Your emotional response to challenging situations could predict how your body responds to stress, according to research published this month in the journal Brain, Behavior, and Immunity.
"People who reported high levels of anger and anxiety after performing a laboratory-based stress task showed greater increases in a marker of inflammation, than those who remained relatively calm," said Dr Judith Carroll, who conducted the study at the University of Pittsburgh. "This could help explain why some people with high levels of stress experience chronic health problems," she added.
The investigators asked healthy middle-aged individuals to complete a speech in the laboratory in front of video camera and a panel of judges. During the speech, they monitored the physical responses to the task and then afterwards asked them about the emotions that they had experienced.
"Most people show increases in heart rate and blood pressure when they complete a stressful task," explained Dr Carroll, "but some also show increases in a circulating marker of inflammation known as interleukin-6. Our study shows that the people who have the biggest increases in this marker are the ones who show the greatest emotional responses to the task."
"Our results raise the possibility that individuals who become angry or anxious when confronting relatively minor challenges in their lives are prone to increases in inflammation," explained lead author Dr Anna Marsland, an Associate Professor of Psychology and Nursing at the University of Pittsburgh. "Over time, this may render these emotionally-reactive individuals more vulnerable to inflammatory diseases, such as cardiovascular disease," she said.
The research, funded by the National Institute of Nursing Research, is part of a burgeoning field, known as Psychoneuroimmunology, which investigates the interactions between psychological processes and health. "This paper addresses a key question in psychoneuroimmunology what explains individual differences in the inflammatory response to stress," said Dr Margaret Kemeny, a Professor at the University of California, San Francisco. "These findings suggest that the specific nature of the emotional response to the task may be a key predictive factor and set the stage for future work defining these pathways and addressing their clinical implications," she added.

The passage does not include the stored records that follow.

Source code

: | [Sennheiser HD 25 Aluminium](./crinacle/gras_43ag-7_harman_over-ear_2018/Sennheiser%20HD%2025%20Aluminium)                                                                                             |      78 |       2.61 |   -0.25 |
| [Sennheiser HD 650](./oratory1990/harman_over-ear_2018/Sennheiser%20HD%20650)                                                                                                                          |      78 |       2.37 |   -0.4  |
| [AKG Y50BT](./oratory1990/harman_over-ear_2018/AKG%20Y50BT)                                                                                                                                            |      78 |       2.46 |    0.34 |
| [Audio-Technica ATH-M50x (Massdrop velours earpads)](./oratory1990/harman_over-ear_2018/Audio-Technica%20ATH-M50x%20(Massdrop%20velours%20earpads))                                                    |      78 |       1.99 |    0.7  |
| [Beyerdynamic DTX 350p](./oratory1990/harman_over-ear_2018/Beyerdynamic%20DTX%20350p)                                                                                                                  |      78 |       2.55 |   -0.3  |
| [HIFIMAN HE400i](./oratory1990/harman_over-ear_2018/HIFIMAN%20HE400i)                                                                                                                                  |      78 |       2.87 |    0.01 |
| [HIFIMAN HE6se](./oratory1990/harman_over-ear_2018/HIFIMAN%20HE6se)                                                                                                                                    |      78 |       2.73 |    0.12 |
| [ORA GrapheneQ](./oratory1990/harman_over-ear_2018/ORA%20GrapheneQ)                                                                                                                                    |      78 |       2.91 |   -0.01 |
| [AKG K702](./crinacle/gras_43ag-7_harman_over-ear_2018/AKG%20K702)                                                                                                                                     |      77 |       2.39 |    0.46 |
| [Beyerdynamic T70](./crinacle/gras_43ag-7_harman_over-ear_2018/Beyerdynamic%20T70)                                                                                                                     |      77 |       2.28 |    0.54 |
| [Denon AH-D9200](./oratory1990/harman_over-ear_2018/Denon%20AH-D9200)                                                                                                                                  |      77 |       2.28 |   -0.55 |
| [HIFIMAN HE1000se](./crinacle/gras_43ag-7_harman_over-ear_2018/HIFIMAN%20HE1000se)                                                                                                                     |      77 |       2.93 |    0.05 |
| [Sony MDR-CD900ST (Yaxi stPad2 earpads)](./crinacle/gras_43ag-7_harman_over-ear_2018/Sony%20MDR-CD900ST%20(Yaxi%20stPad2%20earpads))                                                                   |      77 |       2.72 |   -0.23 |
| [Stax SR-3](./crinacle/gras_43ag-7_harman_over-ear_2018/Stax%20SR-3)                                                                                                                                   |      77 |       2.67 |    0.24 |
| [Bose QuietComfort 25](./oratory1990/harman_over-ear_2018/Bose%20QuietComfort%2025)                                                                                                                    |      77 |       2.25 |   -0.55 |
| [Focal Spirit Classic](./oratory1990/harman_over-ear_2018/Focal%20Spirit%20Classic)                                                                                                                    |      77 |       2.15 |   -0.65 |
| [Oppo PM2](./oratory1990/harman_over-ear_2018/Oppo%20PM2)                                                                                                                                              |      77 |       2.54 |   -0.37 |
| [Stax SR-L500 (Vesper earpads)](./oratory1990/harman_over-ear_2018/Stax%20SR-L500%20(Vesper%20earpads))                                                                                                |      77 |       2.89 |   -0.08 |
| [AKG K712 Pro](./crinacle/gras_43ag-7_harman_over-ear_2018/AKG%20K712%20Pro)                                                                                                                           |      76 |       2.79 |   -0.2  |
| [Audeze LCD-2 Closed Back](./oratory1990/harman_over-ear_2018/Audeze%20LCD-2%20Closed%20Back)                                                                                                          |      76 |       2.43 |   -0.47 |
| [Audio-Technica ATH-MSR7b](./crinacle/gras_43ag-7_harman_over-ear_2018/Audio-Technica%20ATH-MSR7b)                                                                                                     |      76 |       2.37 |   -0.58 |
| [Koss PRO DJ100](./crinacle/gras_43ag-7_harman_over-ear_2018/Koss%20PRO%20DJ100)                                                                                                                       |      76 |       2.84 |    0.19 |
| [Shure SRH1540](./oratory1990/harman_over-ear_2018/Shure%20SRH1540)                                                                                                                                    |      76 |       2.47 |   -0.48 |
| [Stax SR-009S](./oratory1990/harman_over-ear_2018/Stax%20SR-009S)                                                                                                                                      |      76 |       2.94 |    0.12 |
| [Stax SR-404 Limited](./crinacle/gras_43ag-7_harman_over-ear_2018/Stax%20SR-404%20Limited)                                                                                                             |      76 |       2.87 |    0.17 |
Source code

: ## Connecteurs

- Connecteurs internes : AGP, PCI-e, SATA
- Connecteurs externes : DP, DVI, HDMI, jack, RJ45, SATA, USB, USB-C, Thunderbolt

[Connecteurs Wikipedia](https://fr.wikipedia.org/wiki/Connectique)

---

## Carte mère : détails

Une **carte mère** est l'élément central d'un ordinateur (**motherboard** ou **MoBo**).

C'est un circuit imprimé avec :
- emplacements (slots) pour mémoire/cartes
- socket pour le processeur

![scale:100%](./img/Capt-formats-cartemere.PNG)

The article is "Negative affective responses to a speech task predict changes in interleukin (IL)-6" by Judith E. Carroll, Carissa A. Low, Aric A. Prather, Sheldon Cohen, Jacqueline M. Fury, Diana C. Ross and Anna L. Marsland. Please see the article for the authors' affiliations and disclosures of financial and conflicts of interest. The article appears in Brain, Behavior, and Immunity, Volume 25, Number 2 (February 2011), published by Elsevier.